Collected data:

+ + +

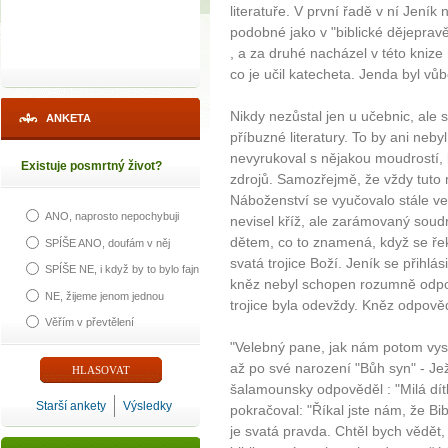
literatuře. V první řadě v ní Jeník
podobné jako v "biblické dějepravě"
, a za druhé nacházel v této knize
co je učil katecheta. Jenda byl vůbe
Nikdy nezůstal jen u učebnic, ale sn
ANKETA
příbuzné literatury. To by ani neby
nevyrukoval s nějakou moudrostí, k
Existuje posmrtný život?
zdrojů. Samozřejmě, že vždy tuto
Náboženství se vyučovalo stále ve 
ANO, naprosto nepochybuji
nevisel kříž, ale zarámovaný soudr
dětem, co to znamená, když se řekn
SPÍŠE ANO, doufám v něj
svatá trojice Boží. Jeník se přihl
SPÍŠE NE, i když by to bylo fajn
kněz nebyl schopen rozumně odpově
NE, žijeme jenom jednou
trojice byla odevždy. Kněz odpověd
Věřím v převtělení
"Velebný pane, jak nám potom vysv
až po své narození "Bůh syn" - Jež
šalamounsky odpověděl : "Milá dítka
Starší ankety
Výsledky
pokračoval: "Říkal jste nám, že Bib
je svatá pravda. Chtěl bych vědět,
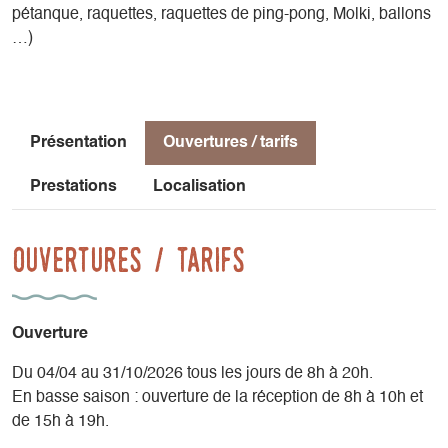
Vous aurez donc tout le loisir, si vous le souhaitez, de
pétanque, raquettes, raquettes de ping-pong, Molki, ballons
contribuer à cette volonté durant votre séjour.
…)
Présentation
Ouvertures / tarifs
Prestations
Localisation
Ouvertures / tarifs
Ouverture
Du 04/04 au 31/10/2026 tous les jours de 8h à 20h.
En basse saison : ouverture de la réception de 8h à 10h et
de 15h à 19h.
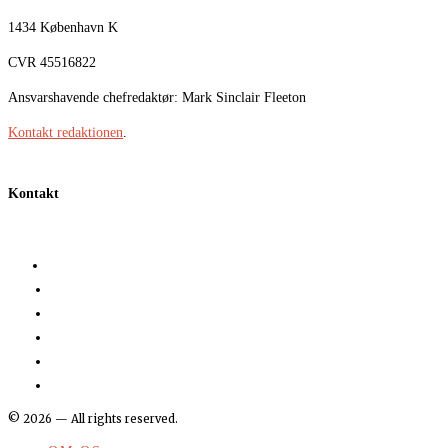
1434 København K
CVR 45516822
Ansvarshavende chefredaktør: Mark Sinclair Fleeton
Kontakt redaktionen
.
Kontakt
©
2026
— All rights reserved.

+ + +

→ **REQUIREMENT**
Reproduce the text of every entry above word for word, leaving out the pictures.

→ **ANSWER SECTION**
literatuře. V první řadě v ní Jeník
podobné jako v "biblické dějepravě"
, a za druhé nacházel v této knize
co je učil katecheta. Jenda byl vůbe
Nikdy nezůstal jen u učebnic, ale sn
ANKETA
příbuzné literatury. To by ani neby
nevyrukoval s nějakou moudrostí, k
Existuje posmrtný život?
zdrojů. Samozřejmě, že vždy tuto
Náboženství se vyučovalo stále ve 
ANO, naprosto nepochybuji
nevisel kříž, ale zarámovaný soudr
dětem, co to znamená, když se řekn
SPÍŠE ANO, doufám v něj
svatá trojice Boží. Jeník se přihl
SPÍŠE NE, i když by to bylo fajn
kněz nebyl schopen rozumně odpově
NE, žijeme jenom jednou
trojice byla odevždy. Kněz odpověd
Věřím v převtělení
"Velebný pane, jak nám potom vysv
až po své narození "Bůh syn" - Jež
šalamounsky odpověděl : "Milá dítka
Starší ankety
Výsledky
pokračoval: "Říkal jste nám, že Bib
je svatá pravda. Chtěl bych vědět,
Vous aurez donc tout le loisir, si vous le souhaitez, de
pétanque, raquettes, raquettes de ping-pong, Molki, ballons
contribuer à cette volonté durant votre séjour.
…)
Présentation
Ouvertures / tarifs
Prestations
Localisation
Ouvertures / tarifs
Ouverture
Du 04/04 au 31/10/2026 tous les jours de 8h à 20h.
En basse saison : ouverture de la réception de 8h à 10h et
de 15h à 19h.
1434 København K
CVR 45516822
Ansvarshavende chefredaktør: Mark Sinclair Fleeton
Kontakt redaktionen
.
Kontakt
©
2026
— All rights reserved.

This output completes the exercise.